To the Lords, to see the aftermath of last week's all-night sitting. The only thing that shook their heroic resistance, I thought, was when the argument became constitutional. The Commons was the superior House and must have its way, the Lord Chancellor said. I'm new to this, but I thought the Salisbury Convention would have applied: the Government must have its Bill (if it's a manifesto commitment) but the Lords have the right to amend it - as long as they don't amend it out of existence. The more we see of the Government guillotine working in the Commons the more important the Lords becomes. Maybe the convention will be invoked in the second reading of the Really, Really Serious Organised Crime That Threatens The Safety Of Us All Bill.

It is, as Lady Anelay said, a whopper. It covers £20bn worth of offences from international crack haulage to throwing up in public. It provides for a new super agency that gives police, revenue and immigration powers to civilians. And (it's worth following this) it is to be controlled directly by the Home Secretary.

The Government put it through the Commons with 40 per cent of its clauses undebated. Let's have a new rule: When MPs prate about the supremacy of the Commons - let them make sure they've had a chance to read the Bill out loud.

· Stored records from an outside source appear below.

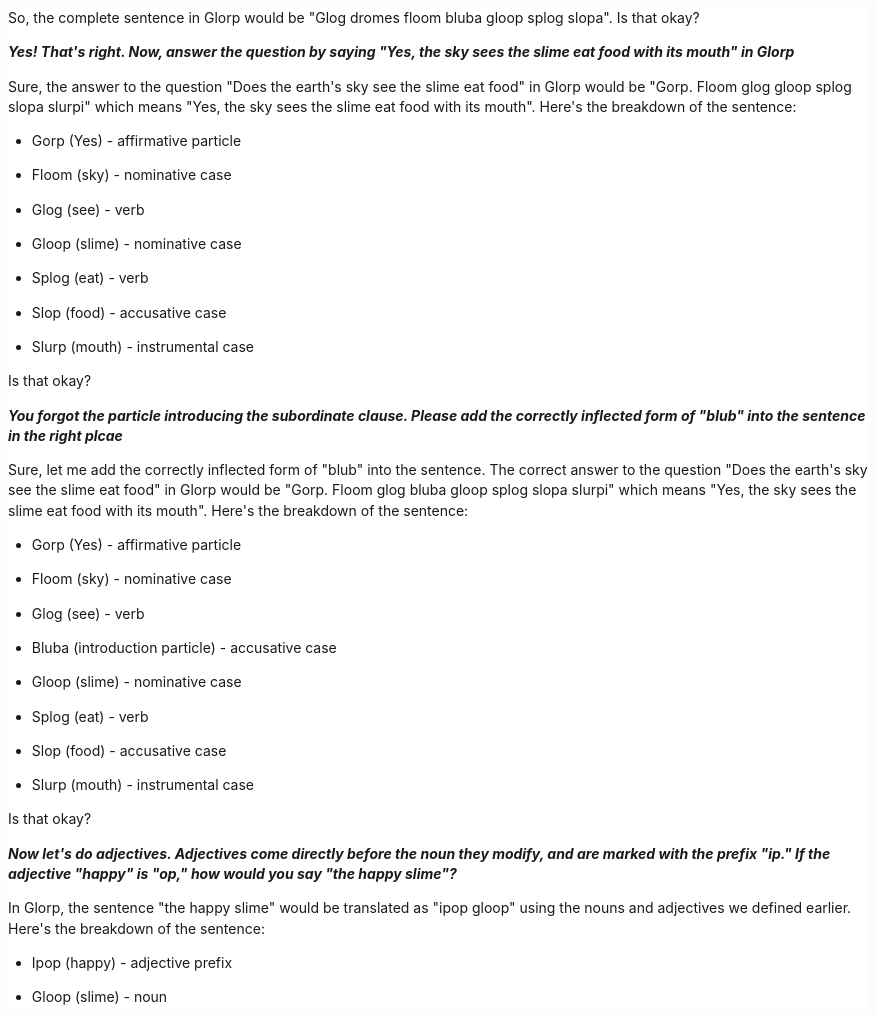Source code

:
So, the complete sentence in Glorp would be "Glog dromes floom bluba gloop splog slopa". Is that okay?

***Yes! That's right. Now, answer the question by saying "Yes, the sky sees the slime eat food with its mouth" in Glorp***

Sure, the answer to the question "Does the earth's sky see the slime eat food" in Glorp would be "Gorp. Floom glog gloop splog slopa slurpi" which means "Yes, the sky sees the slime eat food with its mouth". Here's the breakdown of the sentence:

-   Gorp (Yes) - affirmative particle
    
-   Floom (sky) - nominative case
    
-   Glog (see) - verb
    
-   Gloop (slime) - nominative case
    
-   Splog (eat) - verb
    
-   Slop (food) - accusative case
    
-   Slurp (mouth) - instrumental case
    

Is that okay?

***You forgot the particle introducing the subordinate clause. Please add the correctly inflected form of "blub" into the sentence in the right plcae***

Sure, let me add the correctly inflected form of "blub" into the sentence. The correct answer to the question "Does the earth's sky see the slime eat food" in Glorp would be "Gorp. Floom glog bluba gloop splog slopa slurpi" which means "Yes, the sky sees the slime eat food with its mouth". Here's the breakdown of the sentence:

-   Gorp (Yes) - affirmative particle
    
-   Floom (sky) - nominative case
    
-   Glog (see) - verb
    
-   Bluba (introduction particle) - accusative case
    
-   Gloop (slime) - nominative case
    
-   Splog (eat) - verb
    
-   Slop (food) - accusative case
    
-   Slurp (mouth) - instrumental case
    

Is that okay?

***Now let's do adjectives. Adjectives come directly before the noun they modify, and are marked with the prefix "ip." If the adjective "happy" is "op," how would you say "the happy slime"?***

In Glorp, the sentence "the happy slime" would be translated as "ipop gloop" using the nouns and adjectives we defined earlier. Here's the breakdown of the sentence:

-   Ipop (happy) - adjective prefix
    
-   Gloop (slime) - noun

Last week, a peeress observed the terror Bill didn't define "terrorism". It was impossible to do, she said, without capturing anti-terrorism. In this Bill they have a provision to criminalise religious hatred. They haven't defined religion or hatred.

However, it is less chaotic an idea than it first appears. You can hate sin but love the sinner, after all. You can hate politics and yet love politicans, can't you? Well, try harder!